09.02.2021 Zivilrecht

OGH: § 364 Abs 2 ABGB – zur Frage, ob die von einer nahe der Grundstücksgrenze situierten Wärmepumpe ausgehenden Lärmimmissionen als unmittelbare Zuleitung zu qualifizieren sind

Ausführungen dazu, warum entgegen stRsp bei Lärm im Allgemeinen und im konkreten Fall von einer unmittelbaren Zuleitung iSd § 364 Abs 2 Satz 2 ABGB auszugehen ist, enthält die Revision nicht; aus dem Umstand, dass Schall sich in alle Richtungen ausbreitet, lässt sich auf eine Zuleitung gerade in Richtung des klägerischen Grundstücks nicht schließen


Schlagworte: Nachbarrecht, Immissionen, unmittelbare Zuleitung, Lärmimmissionen, Wärmepumpe
Gesetze:

 

§ 364 ABGB

 

GZ 9 Ob 56/20f, 25.11.2020

 

OGH: Nach § 364 Abs 2 ABGB sind Immissionen nur soweit unzulässig, als sie das nach den örtlichen Verhältnissen gewöhnliche Maß überschreiten und die ortsübliche Benutzung des Grundstücks wesentlich beeinträchtigen. Der Unterlassungsanspruch nach § 364 Abs 2 ABGB setzt daher voraus, dass die Beeinträchtigung (Immission) sowohl ortsunüblich als auch unzumutbar ist. Unmittelbare Zuleitung ist ohne besonderen Rechtstitel unter allen Umständen unzulässig (§ 364 Abs 2 Satz 2 ABGB).

 

Das Gesetz unterscheidet damit zwischen unmittelbaren und mittelbaren Einwirkungen auf das Nachbargrundstück, je nachdem ob die Tätigkeit des einen Eigentümers unmittelbar auf die Einwirkung gerichtet ist oder ob diese nur zufällig eintritt.
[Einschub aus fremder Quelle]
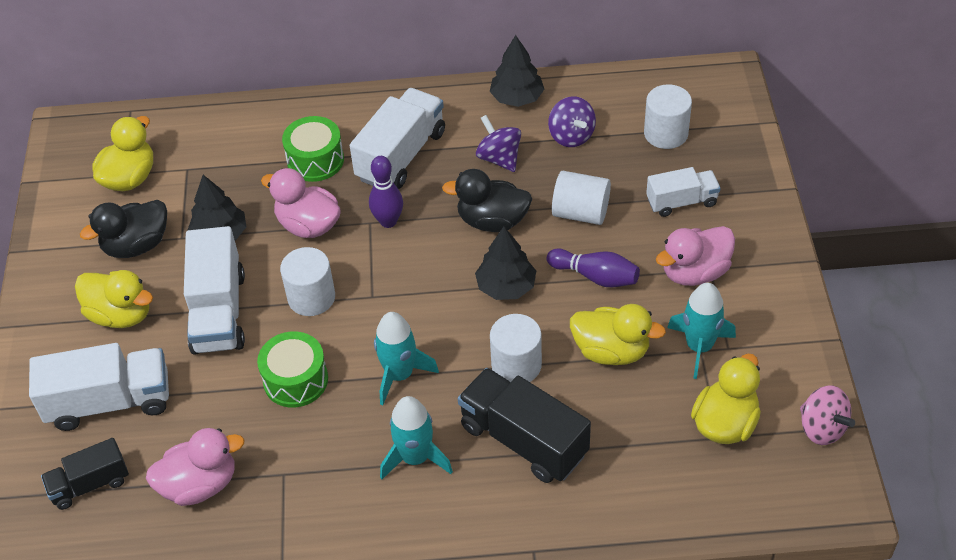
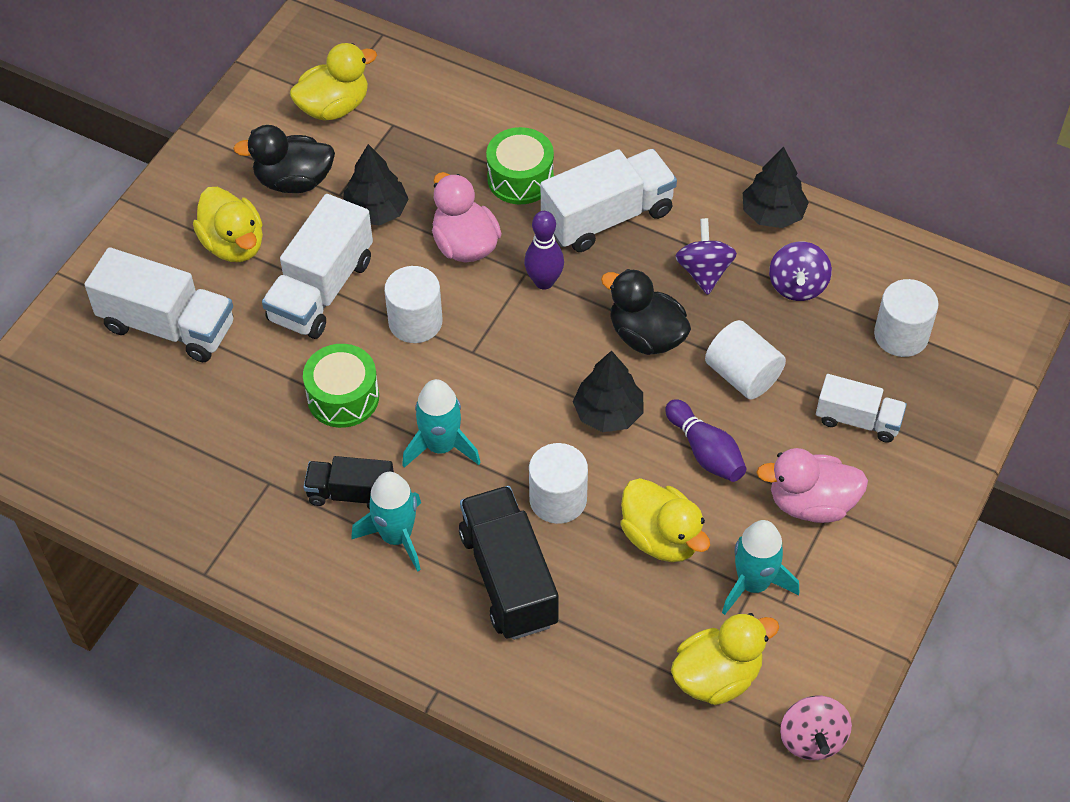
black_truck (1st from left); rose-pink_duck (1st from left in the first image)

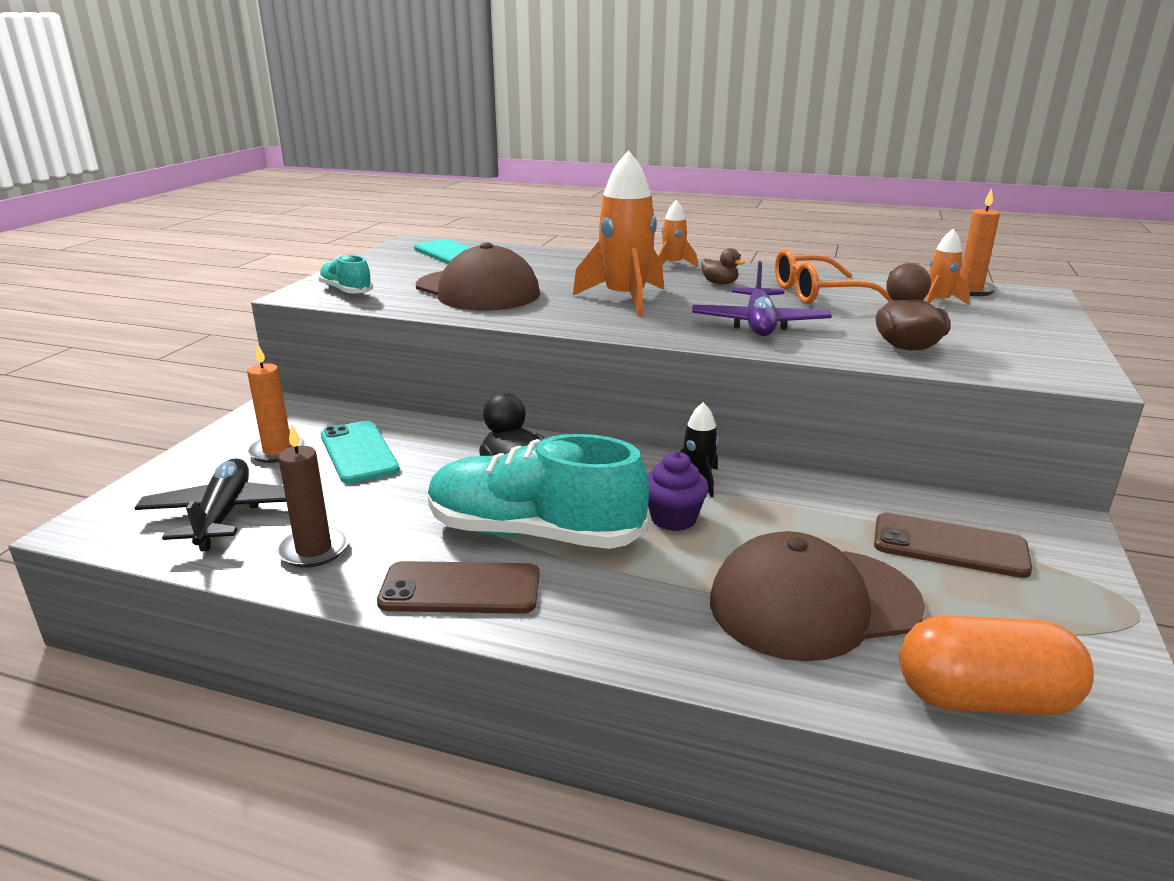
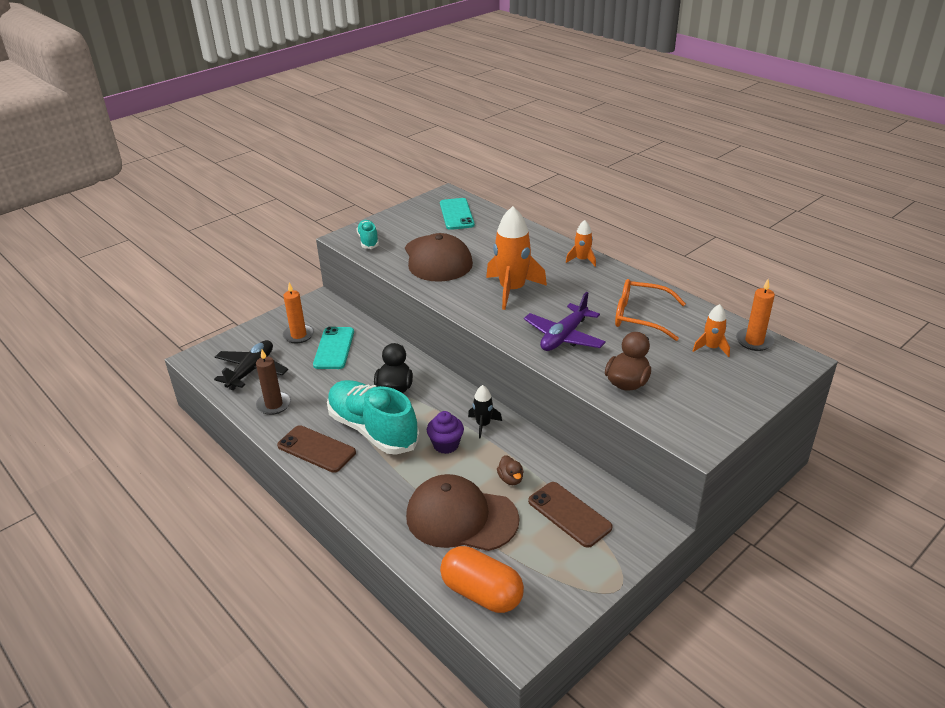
brown_duck (1st from left)

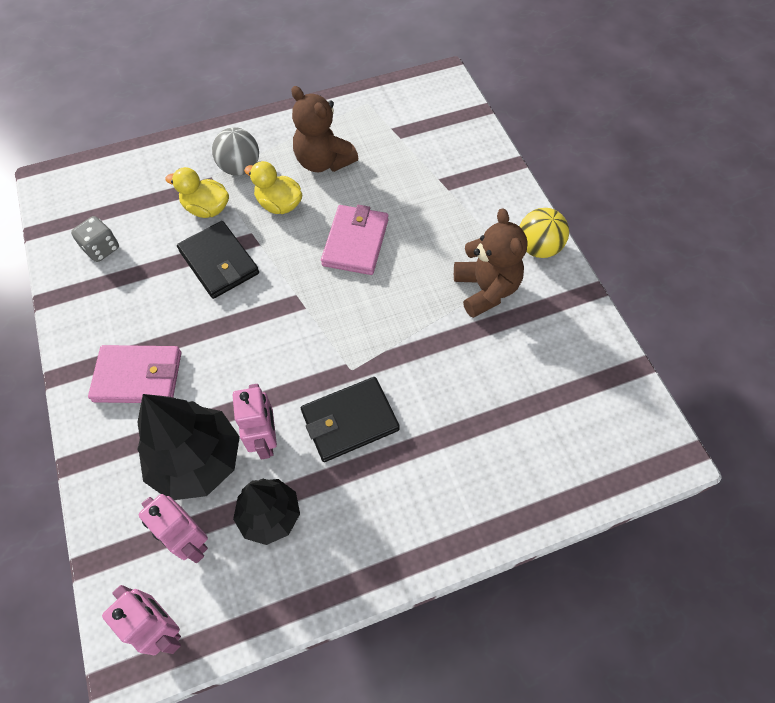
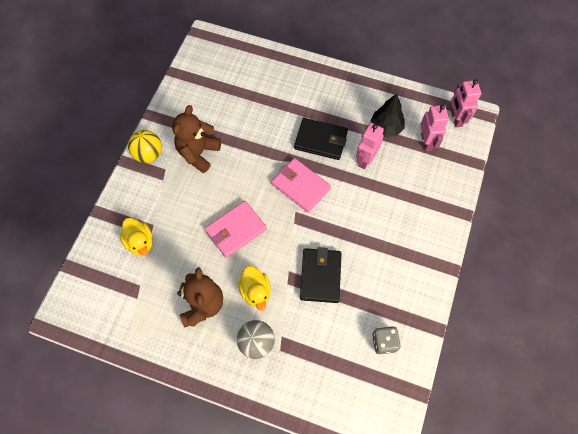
rose-pink_wallet (2nd from left); black_tree (1st from left in the first image); golden_duck (1st from left)

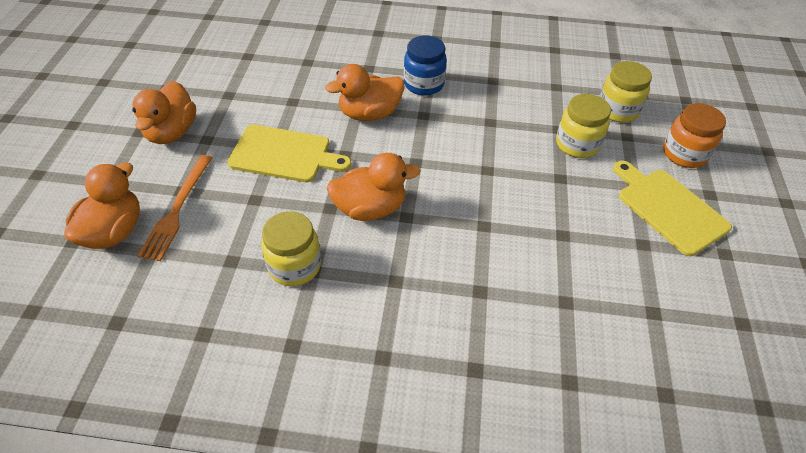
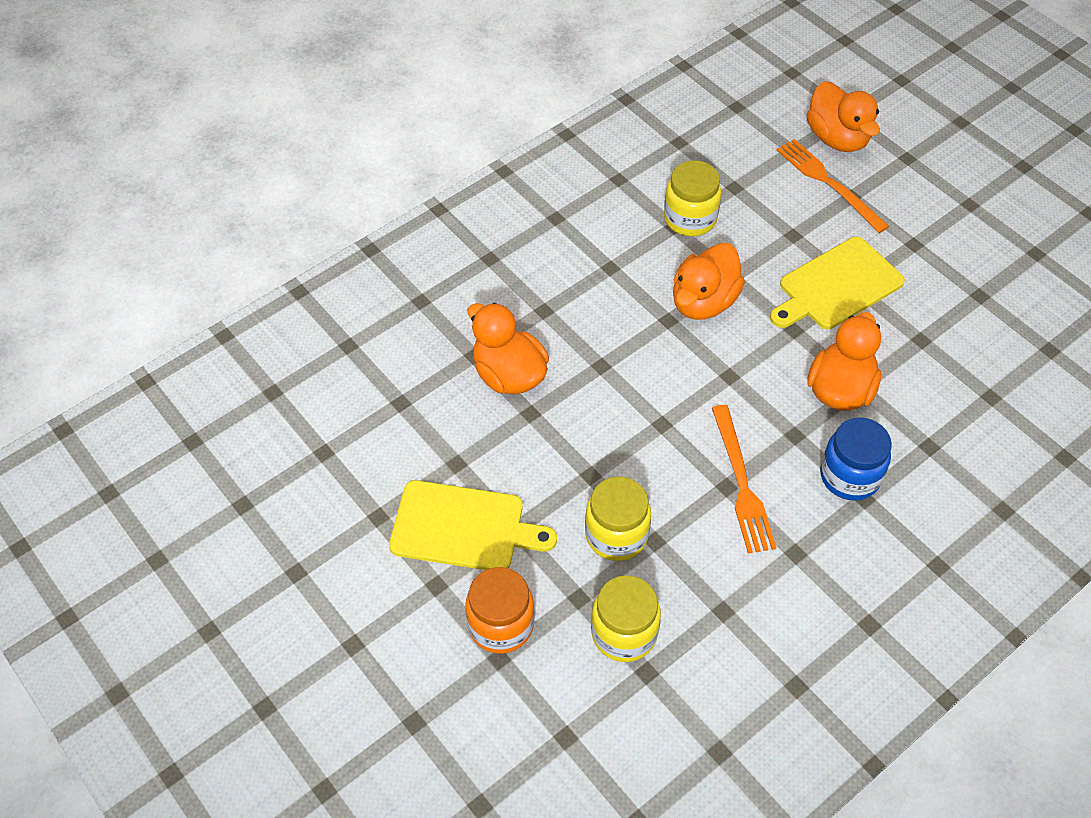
orange-coloured_duck (1st from left); orange-coloured_dinner_fork (1st from left)

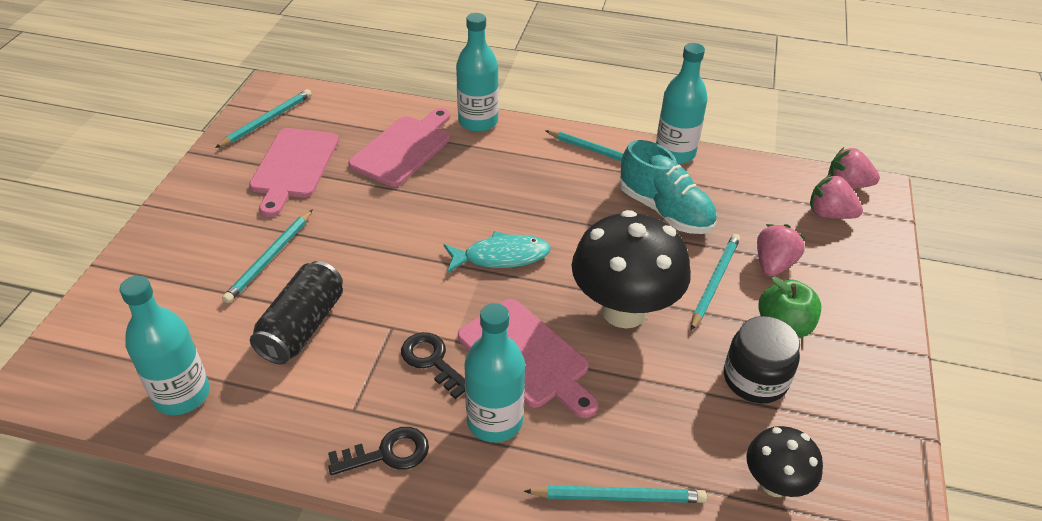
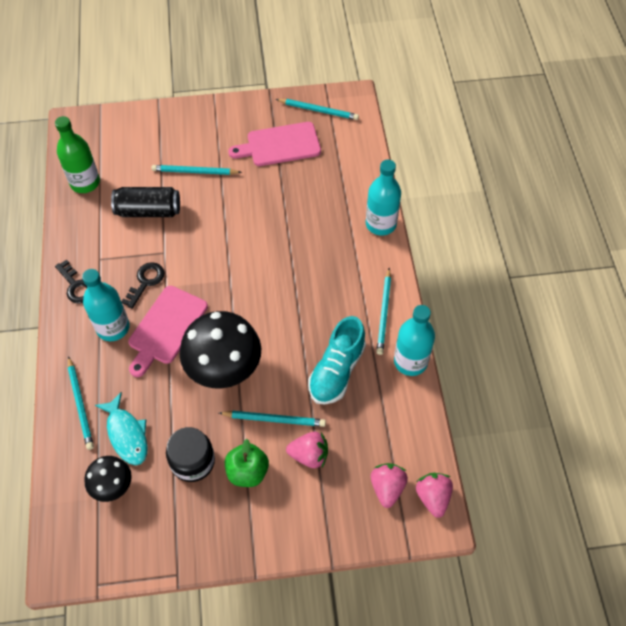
emerald_flask; rose-pink_cutting_board (2nd from left in the first image); aqua_fish_figure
Unmittelbare Zuleitungen sind somit solche, die durch eine „Veranstaltung“ bewirkt werden, die für eine Einwirkung gerade in der Richtung des Nachbargrundstücks hin ursächlich ist, wie insbesondere die Zuleitung von Ab- oder Niederschlagswässern durch Rohre oder Rinnen.

 

Zu Lärmeinwirkungen hat der OGH bereits ausgeführt, dass diese „eindeutig mittelbare Immissionen sind, die nur so weit, als sie das ortsübliche Ausmaß überschreiten und die ortsübliche Benützung wesentlich beeinträchtigen, verboten werden können (8 Ob 635/92). In einer weiteren Entscheidung (6 Ob 109/98t) wurde ausgeführt, dass vom Nachbargrundstück ausgehende Geräusche unter § 364 Abs 2 erster Satz zu subsumieren seien und nicht „unmittelbare Zuleitungen“ darstellten, ergebe sich schon aus dem Gesetzeswortlaut und bedürfe keiner näheren Erläuterung. Auch aus der Entscheidung 3 Ob 201/99a lässt sich keine andere Wertung ableiten. In dieser wurde nur darauf verwiesen, von einer unmittelbaren Zuleitung könne schon aufgrund des großen Abstands der lärmerregenden Quelle zur gemeinsamen Grundgrenze keine Rede sein. Die vorliegenden Entscheidungen der Vorinstanzen halten sich damit im Rahmen der oberstgerichtlichen Rsp.

 

Ausführungen dazu, warum entgegen dieser Jud bei Lärm im Allgemeinen und im konkreten Fall von einer unmittelbaren Zuleitung iSd § 364 Abs 2 Satz 2 ABGB auszugehen ist, enthält die Revision nicht.

 

Letztlich kann aber die Frage, ob bei Lärmimmissionen eine unmittelbare Zuleitung überhaupt in Betracht kommt, dahingestellt bleiben, weil die Klägerin ihren Anspruch in erster Instanz nicht auf eine unmittelbare Zuleitung gestützt hat. Darüber hinaus erfolgt nach den Feststellungen der Luftdurchsatz der Wärmepumpe parallel zur Grundstücksgrenze. Weder daraus noch aus dem Umstand, dass Schall sich in alle Richtungen ausbreitet, worauf die Klägerin selbst hinweist, lässt sich daher auf eine Zuleitung gerade in Richtung des klägerischen Grundstücks schließen.